Para o estudo da história do relacionamento entre nações, é útil conhecer o imaginário recíproco. Mas é difícil, em regra, que esse conhecimento seja equilibrado, não poucas vezes a historiografia daquele relacionamento sendo obra de nacionais de uma delas. O caso das relações entre Portugal e a China, diria que é paradigmático. Ao conhecimento da riqueza das fontes de um, não corresponde equivalente conhecimento das fontes do outro; os historiadores portugueses conhecem mal as fontes chinesas, e os chineses, as nossas. A imagem recíproca que temos uns dos outros resulta assim distorcida, levando a equívocos, a teses simplistas que viciam o processo de construção da História do mais antigo relacionamento permanente entre o Ocidente e o Oriente.



O nome, ou designação, dada por um país a outro, pode conter poucas indicações sobre o percurso das relações entre ambos, ou sobre o conteúdo passado delas. Outras vezes, porém, não é assim.
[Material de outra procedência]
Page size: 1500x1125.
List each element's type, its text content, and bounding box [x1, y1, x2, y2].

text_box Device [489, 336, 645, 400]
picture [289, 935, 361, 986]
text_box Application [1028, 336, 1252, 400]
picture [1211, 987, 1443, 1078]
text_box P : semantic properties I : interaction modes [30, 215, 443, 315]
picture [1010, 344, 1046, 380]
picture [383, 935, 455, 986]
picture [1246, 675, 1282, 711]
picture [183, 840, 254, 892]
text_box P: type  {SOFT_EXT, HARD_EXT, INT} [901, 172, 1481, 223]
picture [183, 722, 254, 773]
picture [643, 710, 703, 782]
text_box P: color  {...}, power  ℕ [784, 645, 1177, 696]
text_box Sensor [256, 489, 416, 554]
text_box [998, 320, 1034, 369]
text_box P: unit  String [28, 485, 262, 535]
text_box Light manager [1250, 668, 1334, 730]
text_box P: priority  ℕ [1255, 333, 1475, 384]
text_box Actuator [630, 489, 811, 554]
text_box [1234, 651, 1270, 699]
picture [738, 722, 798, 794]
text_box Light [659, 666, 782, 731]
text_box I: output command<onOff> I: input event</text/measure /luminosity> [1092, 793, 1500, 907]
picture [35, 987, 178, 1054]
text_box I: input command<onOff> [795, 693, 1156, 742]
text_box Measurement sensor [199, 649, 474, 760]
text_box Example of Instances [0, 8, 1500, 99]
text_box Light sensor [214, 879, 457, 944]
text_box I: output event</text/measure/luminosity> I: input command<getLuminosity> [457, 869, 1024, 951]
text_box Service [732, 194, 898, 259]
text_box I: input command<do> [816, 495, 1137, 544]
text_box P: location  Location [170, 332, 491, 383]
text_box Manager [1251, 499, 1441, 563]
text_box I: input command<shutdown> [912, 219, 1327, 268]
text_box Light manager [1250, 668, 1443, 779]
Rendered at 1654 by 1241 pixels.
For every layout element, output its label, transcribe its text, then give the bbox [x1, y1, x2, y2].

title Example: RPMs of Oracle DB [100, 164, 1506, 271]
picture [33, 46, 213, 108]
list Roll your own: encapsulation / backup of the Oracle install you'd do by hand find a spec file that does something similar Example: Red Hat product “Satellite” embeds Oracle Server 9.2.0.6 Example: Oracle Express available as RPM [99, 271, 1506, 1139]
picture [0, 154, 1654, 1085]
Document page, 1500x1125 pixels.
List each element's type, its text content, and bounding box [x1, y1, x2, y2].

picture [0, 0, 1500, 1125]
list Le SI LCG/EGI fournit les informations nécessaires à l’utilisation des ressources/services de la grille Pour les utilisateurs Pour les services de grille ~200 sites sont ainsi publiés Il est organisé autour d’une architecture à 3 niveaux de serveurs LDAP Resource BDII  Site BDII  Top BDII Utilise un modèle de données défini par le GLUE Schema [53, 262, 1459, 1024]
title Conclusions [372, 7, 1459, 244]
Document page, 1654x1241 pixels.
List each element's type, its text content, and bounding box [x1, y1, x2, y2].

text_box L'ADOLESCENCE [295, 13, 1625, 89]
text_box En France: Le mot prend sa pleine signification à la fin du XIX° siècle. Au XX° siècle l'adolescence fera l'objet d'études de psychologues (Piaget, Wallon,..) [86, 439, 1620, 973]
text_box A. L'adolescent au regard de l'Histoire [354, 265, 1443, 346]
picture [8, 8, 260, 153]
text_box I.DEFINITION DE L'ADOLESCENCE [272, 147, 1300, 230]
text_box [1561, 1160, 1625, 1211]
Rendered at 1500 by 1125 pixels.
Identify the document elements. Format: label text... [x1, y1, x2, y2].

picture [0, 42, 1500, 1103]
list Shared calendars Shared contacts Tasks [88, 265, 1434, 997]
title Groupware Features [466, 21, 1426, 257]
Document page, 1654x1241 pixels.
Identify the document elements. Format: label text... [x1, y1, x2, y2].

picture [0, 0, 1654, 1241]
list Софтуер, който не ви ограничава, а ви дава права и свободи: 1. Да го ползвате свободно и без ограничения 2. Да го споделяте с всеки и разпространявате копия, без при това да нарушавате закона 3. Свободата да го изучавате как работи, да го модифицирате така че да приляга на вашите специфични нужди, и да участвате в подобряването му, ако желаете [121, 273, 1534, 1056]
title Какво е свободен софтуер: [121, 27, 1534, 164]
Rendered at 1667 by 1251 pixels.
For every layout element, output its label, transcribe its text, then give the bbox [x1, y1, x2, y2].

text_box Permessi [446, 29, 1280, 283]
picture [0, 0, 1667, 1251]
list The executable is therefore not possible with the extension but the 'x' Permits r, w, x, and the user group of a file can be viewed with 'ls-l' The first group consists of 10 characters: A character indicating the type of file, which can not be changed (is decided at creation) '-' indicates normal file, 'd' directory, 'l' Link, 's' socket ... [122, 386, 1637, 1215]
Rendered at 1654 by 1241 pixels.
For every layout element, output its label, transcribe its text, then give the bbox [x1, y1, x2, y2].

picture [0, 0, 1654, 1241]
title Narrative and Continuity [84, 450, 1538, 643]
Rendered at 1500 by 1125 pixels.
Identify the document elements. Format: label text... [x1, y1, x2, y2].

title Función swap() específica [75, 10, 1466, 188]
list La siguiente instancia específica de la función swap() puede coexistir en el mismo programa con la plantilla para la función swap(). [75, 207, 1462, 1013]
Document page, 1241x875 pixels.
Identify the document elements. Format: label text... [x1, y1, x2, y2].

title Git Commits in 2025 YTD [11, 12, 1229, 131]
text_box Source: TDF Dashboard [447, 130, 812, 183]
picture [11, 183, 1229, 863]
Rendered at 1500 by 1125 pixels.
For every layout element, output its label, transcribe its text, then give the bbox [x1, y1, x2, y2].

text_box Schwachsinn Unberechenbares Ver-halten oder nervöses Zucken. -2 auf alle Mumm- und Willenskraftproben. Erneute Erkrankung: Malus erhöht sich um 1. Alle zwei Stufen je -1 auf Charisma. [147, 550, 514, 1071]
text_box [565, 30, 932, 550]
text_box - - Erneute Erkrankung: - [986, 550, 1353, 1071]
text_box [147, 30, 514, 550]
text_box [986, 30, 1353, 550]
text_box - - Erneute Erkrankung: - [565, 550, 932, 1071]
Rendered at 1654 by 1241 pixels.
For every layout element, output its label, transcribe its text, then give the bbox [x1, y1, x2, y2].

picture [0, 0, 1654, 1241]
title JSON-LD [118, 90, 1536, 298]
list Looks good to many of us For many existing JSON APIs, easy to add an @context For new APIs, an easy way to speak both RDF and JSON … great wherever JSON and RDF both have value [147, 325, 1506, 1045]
A título de exemplo, repare-se que, enquanto a esmagadora maioria dos países tratam a China por “China”, a Rússia, até aos dias de hoje, a trata por “Cataio”.

NOTA: O Cataio era bem conhecido de todo o Ocidente medieval, mas a confirmação, no século XVII, que “China e Cataio” eram a mesma realidade, fixaram a primeira designação enquanto a segunda caía em desuso.

Para além disso, o tipo de escrita é relevante nesta matéria: se a escrita fonética judaico-cristã e árabe tende a obnubilar a origem e substância das relações, já a escrita figurativa do mundo sínico tende a conservar, nas próprias designações, aplicadas a si mesma e aos outros, o significado daqueles aspectos.

NOTA: O aspecto figurativo na escrita é importante mas não é único, havendo também a componente fonética, o que permite a existência de um alfabeto fonético chinês, sendo o mais recente e oficial o ‘Pinyin’.

O sentido intrínseco dos caracteres chineses não se perde por completo mesmo quando utilizados por razões fonéticas. É o caso dos nomes que a China, ao longo dos tempos, atribuiu a Portugal. São curiosos em si e são, ao mesmo tempo, indicativos dos conhecimentos sobre o nosso país e sobre o estado das relações entre ambos. A história do relacionamento luso-chinês fica incompleta se desconhecermos as designações com que fomos identificados ao longo dos tempos». In João de Deus Ramos, Portugal e a Ásia Oriental, Fundação do Oriente, 2012, ISBN 978-972-785-102-7, Comunicação apresentada à Academia Portuguesa da História, 5 de Abril de 1995.